Politicians spend a substantial amount of money to produce campaign advertising, Leimer said, by paying copy writers, hiring ad agencies and on-screen talent. They should also pay for elements such as rights to a song, trademark right or the likeness of a celebrity, she said. Leimer said it’s interesting that with all the money behind these sophisticated productions they are classified as non-commercial speech.
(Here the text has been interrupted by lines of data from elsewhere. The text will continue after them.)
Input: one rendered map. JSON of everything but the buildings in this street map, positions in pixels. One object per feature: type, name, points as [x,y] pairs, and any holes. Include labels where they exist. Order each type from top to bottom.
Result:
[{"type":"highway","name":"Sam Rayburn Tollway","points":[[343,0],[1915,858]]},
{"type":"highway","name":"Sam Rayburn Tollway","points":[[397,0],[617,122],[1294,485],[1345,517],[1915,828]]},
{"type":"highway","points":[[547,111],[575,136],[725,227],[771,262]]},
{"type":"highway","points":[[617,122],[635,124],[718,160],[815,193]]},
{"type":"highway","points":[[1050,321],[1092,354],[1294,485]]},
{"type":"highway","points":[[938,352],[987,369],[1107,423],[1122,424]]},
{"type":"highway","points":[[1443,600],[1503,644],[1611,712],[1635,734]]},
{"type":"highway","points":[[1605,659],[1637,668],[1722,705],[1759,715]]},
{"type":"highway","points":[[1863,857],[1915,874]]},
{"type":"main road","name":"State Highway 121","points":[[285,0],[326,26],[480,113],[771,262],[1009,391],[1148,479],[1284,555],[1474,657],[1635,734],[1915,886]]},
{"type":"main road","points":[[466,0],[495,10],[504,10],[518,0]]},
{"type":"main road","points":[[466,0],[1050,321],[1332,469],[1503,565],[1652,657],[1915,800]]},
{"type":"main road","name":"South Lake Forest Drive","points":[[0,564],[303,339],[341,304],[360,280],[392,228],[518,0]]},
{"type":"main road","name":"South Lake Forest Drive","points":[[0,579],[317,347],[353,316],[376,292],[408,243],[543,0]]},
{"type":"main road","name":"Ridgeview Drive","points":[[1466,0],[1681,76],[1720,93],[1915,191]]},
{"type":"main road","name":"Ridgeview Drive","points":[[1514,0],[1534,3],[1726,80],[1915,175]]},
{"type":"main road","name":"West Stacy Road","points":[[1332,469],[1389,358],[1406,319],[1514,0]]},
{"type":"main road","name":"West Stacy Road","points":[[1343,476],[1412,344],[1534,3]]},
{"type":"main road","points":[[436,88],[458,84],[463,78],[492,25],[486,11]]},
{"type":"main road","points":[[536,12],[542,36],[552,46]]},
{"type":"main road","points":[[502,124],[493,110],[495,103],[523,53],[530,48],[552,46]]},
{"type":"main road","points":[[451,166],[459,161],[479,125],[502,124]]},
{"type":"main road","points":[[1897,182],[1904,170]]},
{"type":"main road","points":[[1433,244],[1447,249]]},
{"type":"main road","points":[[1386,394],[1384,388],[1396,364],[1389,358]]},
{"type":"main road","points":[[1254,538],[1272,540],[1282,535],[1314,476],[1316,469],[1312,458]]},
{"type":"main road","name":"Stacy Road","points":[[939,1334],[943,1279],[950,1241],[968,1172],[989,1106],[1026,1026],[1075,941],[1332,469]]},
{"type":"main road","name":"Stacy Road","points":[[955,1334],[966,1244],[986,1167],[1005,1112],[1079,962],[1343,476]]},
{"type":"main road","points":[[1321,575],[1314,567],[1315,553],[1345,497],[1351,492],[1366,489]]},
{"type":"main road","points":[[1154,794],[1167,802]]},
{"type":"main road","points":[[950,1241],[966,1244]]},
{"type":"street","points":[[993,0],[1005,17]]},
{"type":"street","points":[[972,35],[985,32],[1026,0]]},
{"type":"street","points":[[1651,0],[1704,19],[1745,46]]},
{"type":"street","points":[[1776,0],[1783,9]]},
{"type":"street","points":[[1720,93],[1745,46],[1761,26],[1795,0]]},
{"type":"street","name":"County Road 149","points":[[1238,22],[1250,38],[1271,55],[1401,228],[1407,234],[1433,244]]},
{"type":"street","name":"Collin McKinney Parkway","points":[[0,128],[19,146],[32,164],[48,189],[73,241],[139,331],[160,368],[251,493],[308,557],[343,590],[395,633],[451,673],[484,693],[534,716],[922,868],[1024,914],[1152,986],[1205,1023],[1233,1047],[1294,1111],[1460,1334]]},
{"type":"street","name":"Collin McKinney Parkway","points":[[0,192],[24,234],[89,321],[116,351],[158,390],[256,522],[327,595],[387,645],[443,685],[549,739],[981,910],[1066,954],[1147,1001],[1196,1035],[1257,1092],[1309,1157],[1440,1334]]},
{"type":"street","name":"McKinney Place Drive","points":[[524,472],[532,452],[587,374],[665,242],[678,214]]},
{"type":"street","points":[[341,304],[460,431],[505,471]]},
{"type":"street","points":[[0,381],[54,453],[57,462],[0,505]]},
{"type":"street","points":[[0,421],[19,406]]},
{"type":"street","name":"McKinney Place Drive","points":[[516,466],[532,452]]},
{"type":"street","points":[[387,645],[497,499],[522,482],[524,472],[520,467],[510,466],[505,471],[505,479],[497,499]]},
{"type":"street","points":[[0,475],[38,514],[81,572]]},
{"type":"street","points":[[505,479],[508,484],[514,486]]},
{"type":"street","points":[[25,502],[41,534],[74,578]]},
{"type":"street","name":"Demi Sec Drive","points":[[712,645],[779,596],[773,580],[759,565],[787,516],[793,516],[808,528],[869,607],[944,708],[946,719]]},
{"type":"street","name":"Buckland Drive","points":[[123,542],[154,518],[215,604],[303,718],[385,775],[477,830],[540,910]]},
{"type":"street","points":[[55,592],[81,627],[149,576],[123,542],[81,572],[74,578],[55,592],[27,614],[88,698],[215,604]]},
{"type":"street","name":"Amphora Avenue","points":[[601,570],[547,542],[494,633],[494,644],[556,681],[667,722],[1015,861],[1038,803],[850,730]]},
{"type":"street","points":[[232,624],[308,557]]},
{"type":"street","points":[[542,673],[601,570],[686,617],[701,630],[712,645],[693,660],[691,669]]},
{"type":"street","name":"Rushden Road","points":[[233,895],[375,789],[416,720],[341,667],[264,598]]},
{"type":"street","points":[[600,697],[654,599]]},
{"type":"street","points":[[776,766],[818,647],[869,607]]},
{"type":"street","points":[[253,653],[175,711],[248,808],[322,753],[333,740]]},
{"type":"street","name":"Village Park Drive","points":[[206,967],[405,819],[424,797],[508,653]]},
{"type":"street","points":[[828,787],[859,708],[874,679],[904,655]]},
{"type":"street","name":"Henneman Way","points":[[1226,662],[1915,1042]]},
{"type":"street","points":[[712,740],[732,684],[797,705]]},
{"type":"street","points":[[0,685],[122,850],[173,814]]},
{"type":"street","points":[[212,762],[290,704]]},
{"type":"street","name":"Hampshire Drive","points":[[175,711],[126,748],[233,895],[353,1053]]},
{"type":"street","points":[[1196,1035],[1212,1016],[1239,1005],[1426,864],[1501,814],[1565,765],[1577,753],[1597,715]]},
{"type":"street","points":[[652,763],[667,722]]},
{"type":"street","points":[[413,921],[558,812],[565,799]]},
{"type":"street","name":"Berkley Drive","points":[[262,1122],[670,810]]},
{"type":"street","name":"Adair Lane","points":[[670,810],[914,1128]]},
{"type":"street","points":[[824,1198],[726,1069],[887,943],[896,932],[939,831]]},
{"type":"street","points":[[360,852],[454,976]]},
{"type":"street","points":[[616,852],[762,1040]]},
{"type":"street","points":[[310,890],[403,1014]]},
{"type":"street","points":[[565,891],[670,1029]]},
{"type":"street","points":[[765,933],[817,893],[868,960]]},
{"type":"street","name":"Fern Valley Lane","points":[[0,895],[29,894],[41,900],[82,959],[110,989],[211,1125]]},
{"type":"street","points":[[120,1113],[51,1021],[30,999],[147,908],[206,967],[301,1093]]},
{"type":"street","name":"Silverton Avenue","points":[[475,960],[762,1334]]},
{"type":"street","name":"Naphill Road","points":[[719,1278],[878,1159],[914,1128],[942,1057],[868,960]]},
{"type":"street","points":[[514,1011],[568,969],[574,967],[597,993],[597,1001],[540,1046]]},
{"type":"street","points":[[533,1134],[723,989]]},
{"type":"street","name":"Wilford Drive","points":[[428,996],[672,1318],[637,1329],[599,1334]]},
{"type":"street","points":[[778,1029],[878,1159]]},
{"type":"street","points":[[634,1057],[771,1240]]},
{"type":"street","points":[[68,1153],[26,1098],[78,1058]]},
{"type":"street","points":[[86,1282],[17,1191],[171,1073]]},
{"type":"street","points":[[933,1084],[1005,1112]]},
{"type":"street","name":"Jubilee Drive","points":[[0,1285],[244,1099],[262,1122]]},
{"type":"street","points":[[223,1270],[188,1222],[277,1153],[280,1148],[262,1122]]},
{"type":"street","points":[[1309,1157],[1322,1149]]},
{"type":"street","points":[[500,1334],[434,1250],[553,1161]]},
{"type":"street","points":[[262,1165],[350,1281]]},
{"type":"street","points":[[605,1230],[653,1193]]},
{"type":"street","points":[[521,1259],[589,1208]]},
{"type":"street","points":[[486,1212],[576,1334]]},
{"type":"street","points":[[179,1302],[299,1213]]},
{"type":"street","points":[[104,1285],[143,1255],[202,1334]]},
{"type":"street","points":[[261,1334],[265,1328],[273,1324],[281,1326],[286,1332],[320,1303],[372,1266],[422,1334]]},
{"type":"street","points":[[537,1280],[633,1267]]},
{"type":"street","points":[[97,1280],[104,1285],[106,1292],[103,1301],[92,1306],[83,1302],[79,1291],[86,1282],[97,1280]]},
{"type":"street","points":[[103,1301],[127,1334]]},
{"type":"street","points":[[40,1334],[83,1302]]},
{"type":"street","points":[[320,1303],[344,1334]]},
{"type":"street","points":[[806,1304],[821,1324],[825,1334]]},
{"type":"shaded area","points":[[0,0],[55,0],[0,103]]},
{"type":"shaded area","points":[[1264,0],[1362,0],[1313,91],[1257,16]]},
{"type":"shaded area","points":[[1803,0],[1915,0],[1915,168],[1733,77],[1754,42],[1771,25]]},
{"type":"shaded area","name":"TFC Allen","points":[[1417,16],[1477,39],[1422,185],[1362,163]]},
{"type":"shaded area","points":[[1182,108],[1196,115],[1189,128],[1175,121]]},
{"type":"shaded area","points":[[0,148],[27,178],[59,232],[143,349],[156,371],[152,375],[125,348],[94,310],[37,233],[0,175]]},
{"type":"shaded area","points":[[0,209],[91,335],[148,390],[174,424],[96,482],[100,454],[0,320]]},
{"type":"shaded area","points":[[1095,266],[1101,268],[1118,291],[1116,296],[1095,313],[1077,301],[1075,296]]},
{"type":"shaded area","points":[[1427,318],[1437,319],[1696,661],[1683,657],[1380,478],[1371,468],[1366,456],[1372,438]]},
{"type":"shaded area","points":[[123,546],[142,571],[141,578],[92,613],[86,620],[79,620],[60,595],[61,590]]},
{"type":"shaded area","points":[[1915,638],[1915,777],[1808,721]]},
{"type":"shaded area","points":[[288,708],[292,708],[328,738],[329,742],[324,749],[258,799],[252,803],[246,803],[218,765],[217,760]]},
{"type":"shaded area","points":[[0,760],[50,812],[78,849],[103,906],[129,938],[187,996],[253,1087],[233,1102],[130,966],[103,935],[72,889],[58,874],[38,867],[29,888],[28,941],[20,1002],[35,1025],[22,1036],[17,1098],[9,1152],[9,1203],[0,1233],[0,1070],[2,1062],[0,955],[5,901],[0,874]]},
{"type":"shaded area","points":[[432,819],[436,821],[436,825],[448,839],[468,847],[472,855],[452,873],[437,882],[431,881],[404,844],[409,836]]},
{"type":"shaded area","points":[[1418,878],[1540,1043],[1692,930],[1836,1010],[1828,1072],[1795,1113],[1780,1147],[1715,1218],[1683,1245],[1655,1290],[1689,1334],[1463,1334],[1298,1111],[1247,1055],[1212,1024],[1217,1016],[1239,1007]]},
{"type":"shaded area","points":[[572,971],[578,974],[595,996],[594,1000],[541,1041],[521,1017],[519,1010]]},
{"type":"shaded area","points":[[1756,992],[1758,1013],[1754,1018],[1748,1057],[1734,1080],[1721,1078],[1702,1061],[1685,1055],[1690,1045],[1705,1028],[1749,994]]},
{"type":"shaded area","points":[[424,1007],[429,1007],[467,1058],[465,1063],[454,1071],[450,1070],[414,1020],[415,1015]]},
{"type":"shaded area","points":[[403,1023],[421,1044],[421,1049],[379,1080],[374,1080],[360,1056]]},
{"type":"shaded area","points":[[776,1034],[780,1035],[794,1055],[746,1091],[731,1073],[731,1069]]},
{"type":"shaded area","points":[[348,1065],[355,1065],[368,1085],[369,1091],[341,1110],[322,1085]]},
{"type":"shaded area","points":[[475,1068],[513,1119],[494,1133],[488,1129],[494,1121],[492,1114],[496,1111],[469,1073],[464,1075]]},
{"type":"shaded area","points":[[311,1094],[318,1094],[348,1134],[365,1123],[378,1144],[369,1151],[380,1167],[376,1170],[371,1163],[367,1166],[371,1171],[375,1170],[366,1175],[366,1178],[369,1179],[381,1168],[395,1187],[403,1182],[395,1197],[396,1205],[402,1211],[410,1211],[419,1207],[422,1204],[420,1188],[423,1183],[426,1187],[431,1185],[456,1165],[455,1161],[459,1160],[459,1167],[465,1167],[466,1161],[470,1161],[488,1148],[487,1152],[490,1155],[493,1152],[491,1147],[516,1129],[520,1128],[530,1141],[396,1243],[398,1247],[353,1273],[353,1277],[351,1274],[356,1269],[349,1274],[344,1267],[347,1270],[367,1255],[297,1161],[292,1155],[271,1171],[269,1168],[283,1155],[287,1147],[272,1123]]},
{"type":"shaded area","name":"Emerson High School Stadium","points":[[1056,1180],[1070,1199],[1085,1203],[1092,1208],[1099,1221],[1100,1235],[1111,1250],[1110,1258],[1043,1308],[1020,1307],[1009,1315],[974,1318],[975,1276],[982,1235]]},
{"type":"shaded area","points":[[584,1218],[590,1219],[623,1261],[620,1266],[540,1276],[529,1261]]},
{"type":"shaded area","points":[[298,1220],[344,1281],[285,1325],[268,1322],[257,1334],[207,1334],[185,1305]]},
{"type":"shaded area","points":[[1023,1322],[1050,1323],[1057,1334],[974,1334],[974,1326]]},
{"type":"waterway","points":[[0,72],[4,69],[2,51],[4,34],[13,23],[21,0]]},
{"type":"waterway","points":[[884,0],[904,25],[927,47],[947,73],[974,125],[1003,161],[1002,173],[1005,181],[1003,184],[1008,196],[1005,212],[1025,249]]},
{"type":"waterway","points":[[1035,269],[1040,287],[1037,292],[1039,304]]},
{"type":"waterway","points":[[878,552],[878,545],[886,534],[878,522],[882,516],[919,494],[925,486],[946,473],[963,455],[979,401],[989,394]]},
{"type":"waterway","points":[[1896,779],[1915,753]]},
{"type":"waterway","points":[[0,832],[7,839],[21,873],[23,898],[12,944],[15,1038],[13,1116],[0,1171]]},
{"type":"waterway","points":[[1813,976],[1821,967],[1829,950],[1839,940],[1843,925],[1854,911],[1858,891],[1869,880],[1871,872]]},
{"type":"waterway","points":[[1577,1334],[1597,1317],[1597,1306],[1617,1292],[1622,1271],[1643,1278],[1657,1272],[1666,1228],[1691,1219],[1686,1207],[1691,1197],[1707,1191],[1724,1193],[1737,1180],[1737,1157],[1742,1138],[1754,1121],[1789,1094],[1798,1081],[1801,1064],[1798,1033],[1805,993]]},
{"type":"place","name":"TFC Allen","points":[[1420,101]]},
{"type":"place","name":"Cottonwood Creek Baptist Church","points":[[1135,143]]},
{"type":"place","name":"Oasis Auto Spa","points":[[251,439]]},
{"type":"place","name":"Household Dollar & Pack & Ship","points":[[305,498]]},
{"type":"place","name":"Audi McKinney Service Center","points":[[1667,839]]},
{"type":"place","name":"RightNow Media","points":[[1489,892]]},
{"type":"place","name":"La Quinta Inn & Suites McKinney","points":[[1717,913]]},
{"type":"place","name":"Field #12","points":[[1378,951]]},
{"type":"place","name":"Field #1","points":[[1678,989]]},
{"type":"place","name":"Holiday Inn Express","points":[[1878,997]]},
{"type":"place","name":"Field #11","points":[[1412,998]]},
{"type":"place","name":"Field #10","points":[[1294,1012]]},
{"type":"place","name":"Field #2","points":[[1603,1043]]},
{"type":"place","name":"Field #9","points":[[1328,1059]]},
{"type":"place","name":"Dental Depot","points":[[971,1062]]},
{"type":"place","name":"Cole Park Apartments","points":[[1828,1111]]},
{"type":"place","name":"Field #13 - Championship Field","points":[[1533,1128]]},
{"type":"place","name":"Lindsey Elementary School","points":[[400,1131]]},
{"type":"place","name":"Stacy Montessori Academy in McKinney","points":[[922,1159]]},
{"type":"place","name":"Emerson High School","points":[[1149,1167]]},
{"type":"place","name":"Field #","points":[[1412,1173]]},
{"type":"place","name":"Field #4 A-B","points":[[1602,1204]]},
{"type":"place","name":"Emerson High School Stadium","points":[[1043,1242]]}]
The courts have issued mixed decisions on political speech that takes on a commercial nature such as symbols or slogans used on campaign merchandise. In 1986, Mutual of Omaha sued activist Franklyn Novak who took the insurance company’s trademarked symbol and re-purposed it for an anti-nuclear war campaign. Novak took the symbol and used it on clothing, coffee mugs and other objects. A U.S. district court judge ruled in favor of Mutual of Omaha finding that Novak committed copyright infringement. Renner said the court didn’t find Novak’s First Amendment claim of fair use to be sufficient because Novak had plenty of other editorial opportunities to make his arguments about nuclear war. The court focused their decision on the commercial aspect of the case. Renner said other courts don’t treat political speech and merchandise separately and see things such as campaign T-shirts as another vehicle for political free expression.

“All of the trademark questions always come down to what you -- as consumers-- understand to be going on,” Renner said.

 
RELATED STORY

First Amendment defenses in copyright and trademark cases


The First Amendment’s freedom of speech is often used as a defense in copyright and trademark cases. The most common defenses within this are fair use and parody.

Courts use these four factors in determining whether copyrighted work that is used is protected by fair use:

-The purpose and character of the use, including whether the work was used for commercial or non-profit educational purposes
-The nature of the copyrighted work
-How much of the original copyrighted work was used in the newly created work
-The effect of the use upon the potential market for, or value of the copyrighted work

Copyrighted work can be used under fair use laws for news reporting, commentary, criticism, and educational purposes and isn’t an infringement. Parody, where a piece of work is transformed into something satirical or humorous, is protected by the First Amendment. Courts have generally found that the parody defense can only be used if the work itself is the target of the parody.